What are the fees associated with forming share capital?

The establishment of the share capital in Switzerland involves various administrative and legal fees. The main costs include:
Bank fees for opening the blocked account, which vary depending on the chosen bank.
Notary fees for drafting the company’s articles of association and authenticating documents.
Registration fees with the commercial register, which depend on the canton and type of company.
These costs should be anticipated when planning the company formation to ensure smooth financial management of the project.

Can the LLC increase its share capital after its creation?

Yes, a SARL can increase its share capital after its creation by following legal procedures and the provisions outlined in its statutes. The capital increase can be done through cash contributions, contributions in kind, or by incorporating reserves. This allows the company to strengthen its equity, finance new development projects, or welcome new partners.
 
Increasing the share capital is an important tool for companies that wish to grow while consolidating their financial structure, which is often crucial for businesses seeking to attract new investors or obtain bank financing.

What type of company should I choose if I don’t have a high starting capital?

If your starting capital is limited, the SARL is generally the recommended choice, as it requires a minimum share capital of only 20,000 CHF. This amount is more accessible for individual entrepreneurs or small teams, and it offers attractive legal protection with liability limited to contributions.
 
The SARL allows structuring a professional activity while protecting the personal assets of the founders, making it an interesting option for small to medium-sized projects.

Is it possible to create a company in Switzerland without share capital?

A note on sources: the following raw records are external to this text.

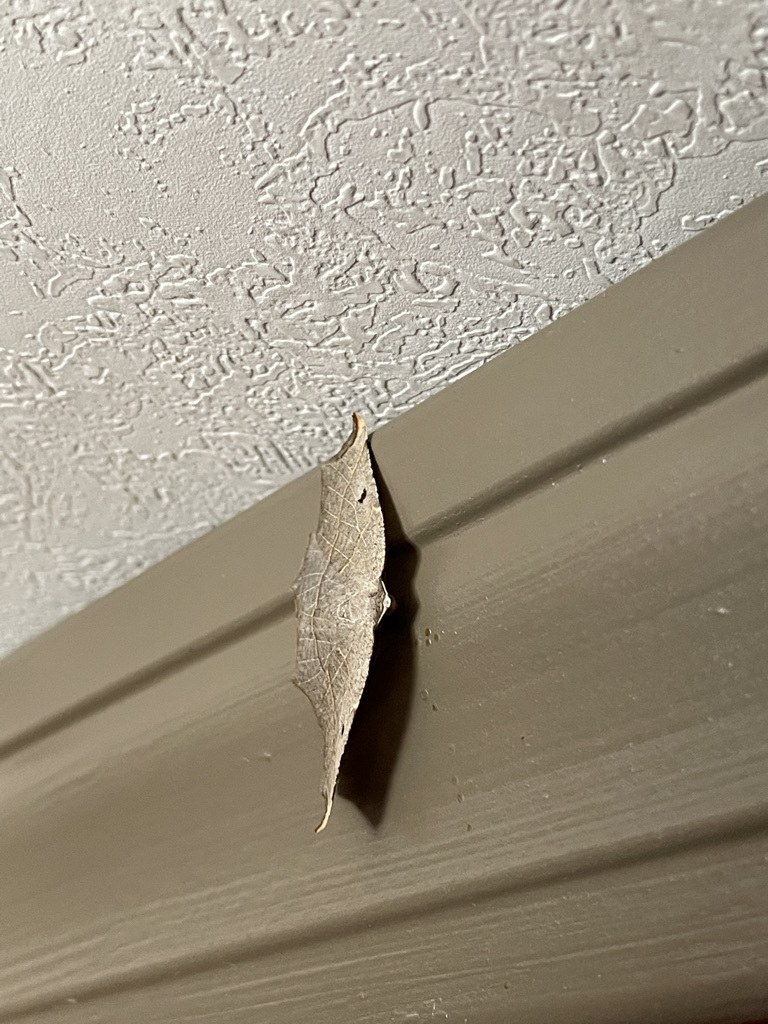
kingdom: Animalia
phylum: Arthropoda
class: Insecta
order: Lepidoptera
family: Geometridae
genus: Metanema
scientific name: Metanema inatomaria
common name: Pale metanema
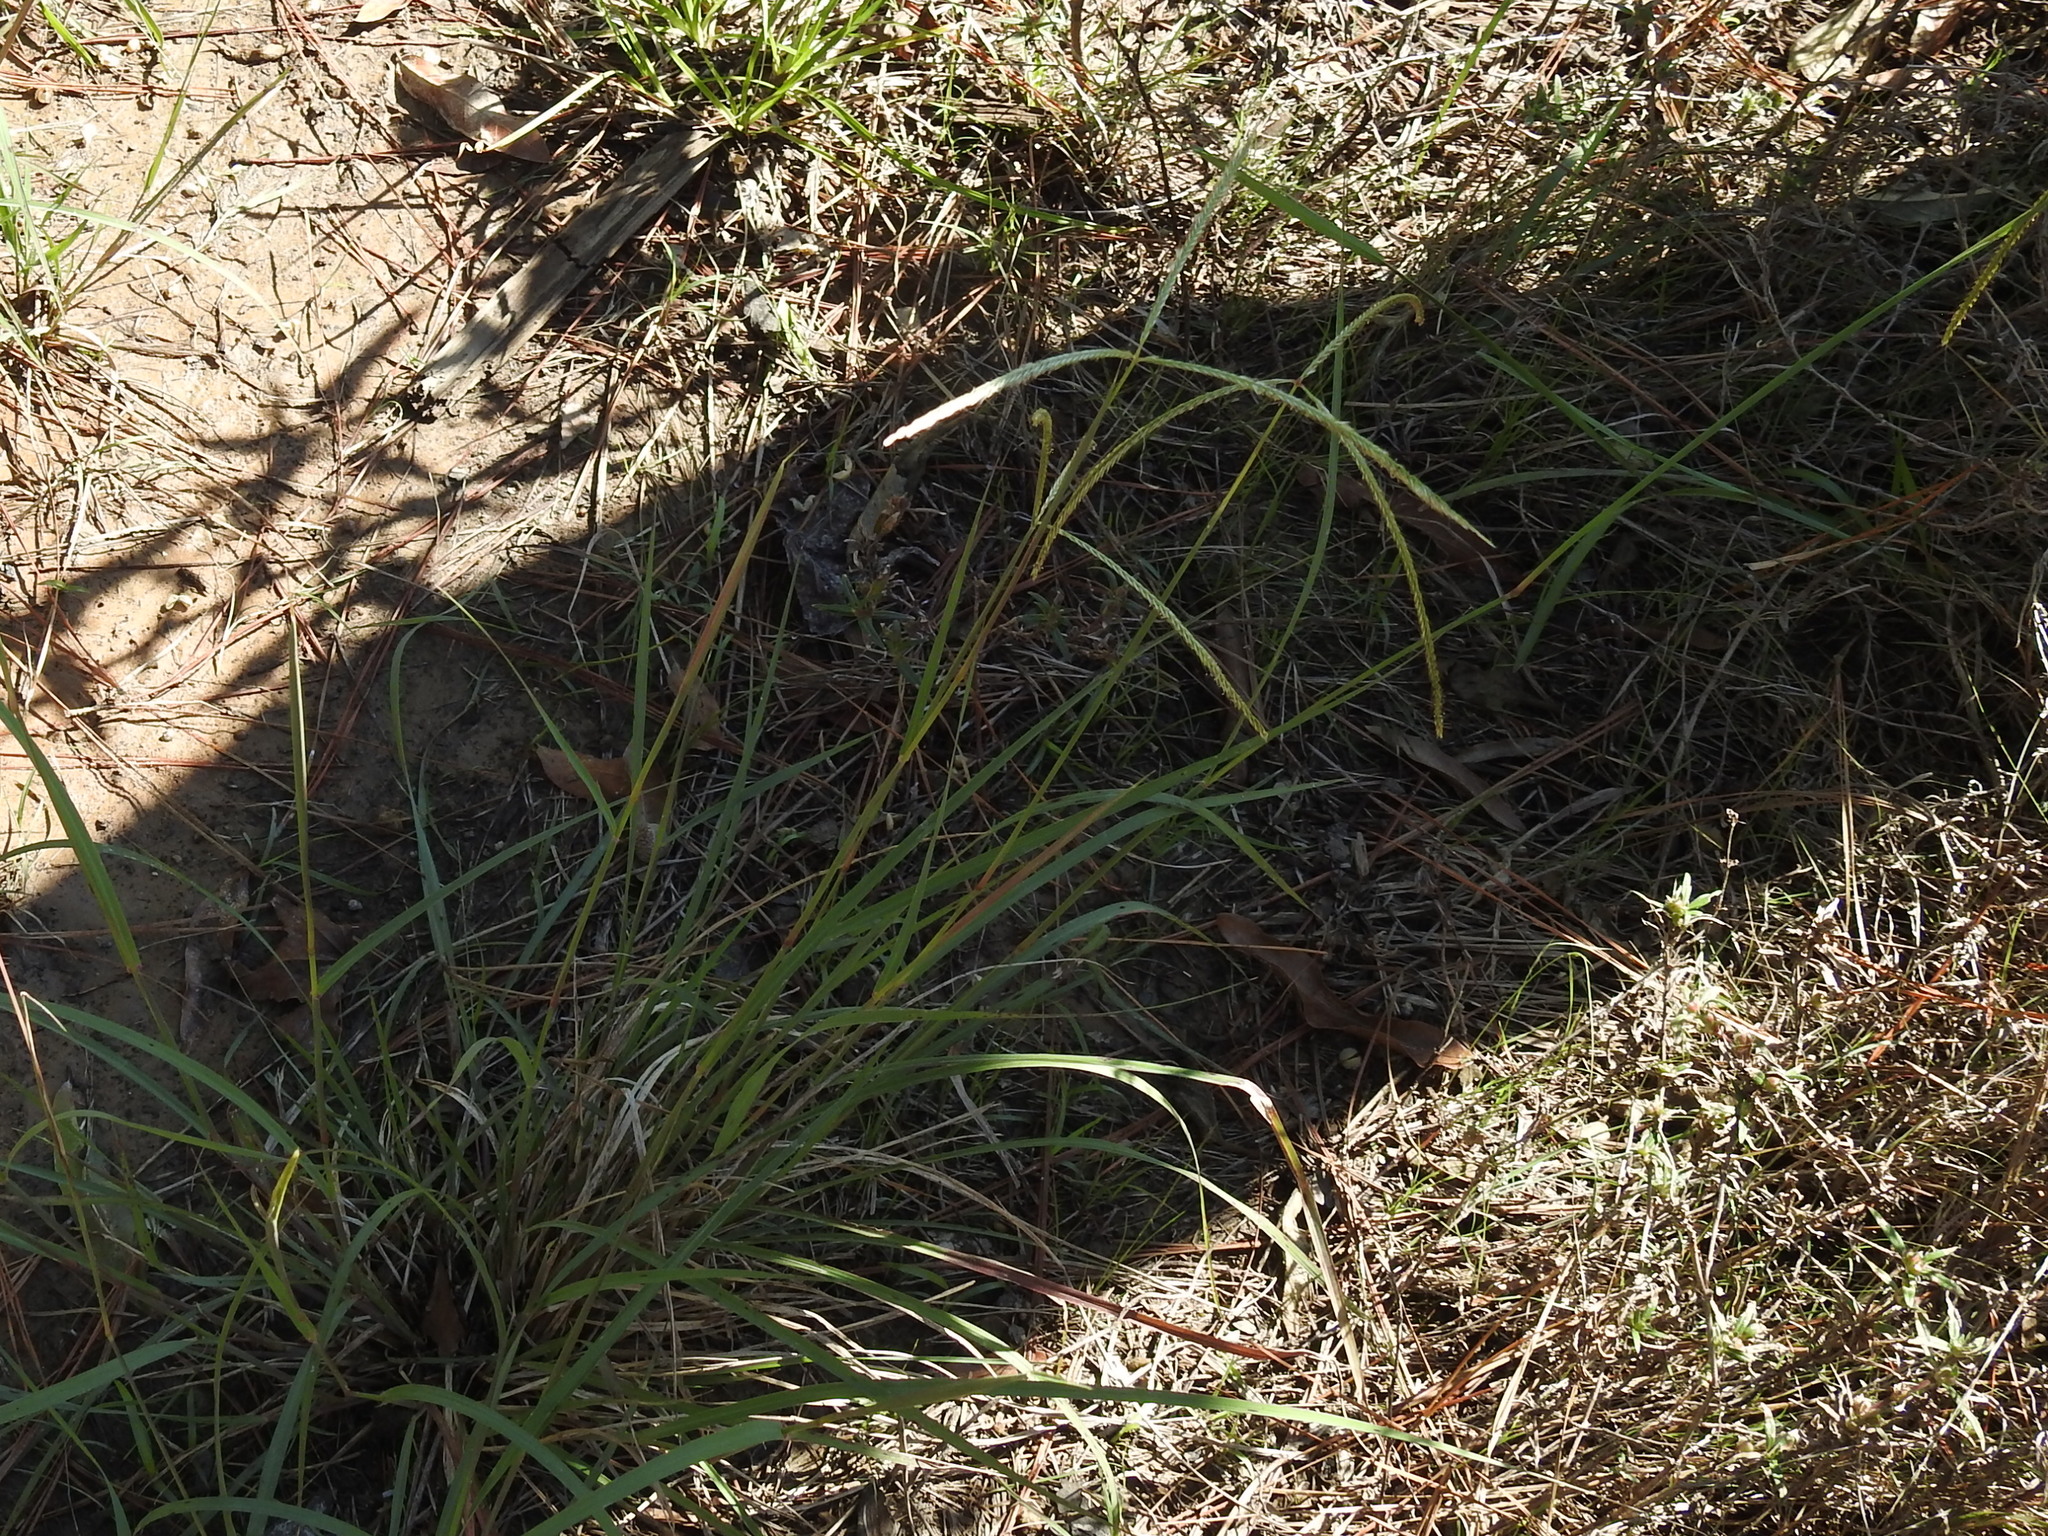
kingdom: Plantae
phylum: Tracheophyta
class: Liliopsida
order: Poales
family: Poaceae
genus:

No, for company forms like the SARL and the SA, a minimum share capital is required. However, partnerships like the general partnership or the limited partnership do not have this initial capital requirement. They therefore allow flexibility in terms of initial funds but expose partners to increased personal liability.
 
Choosing a company without a fixed share capital may suit independent entrepreneurs or partnerships where mutual trust is strong, but it is important to consider the implications in terms of financial risks.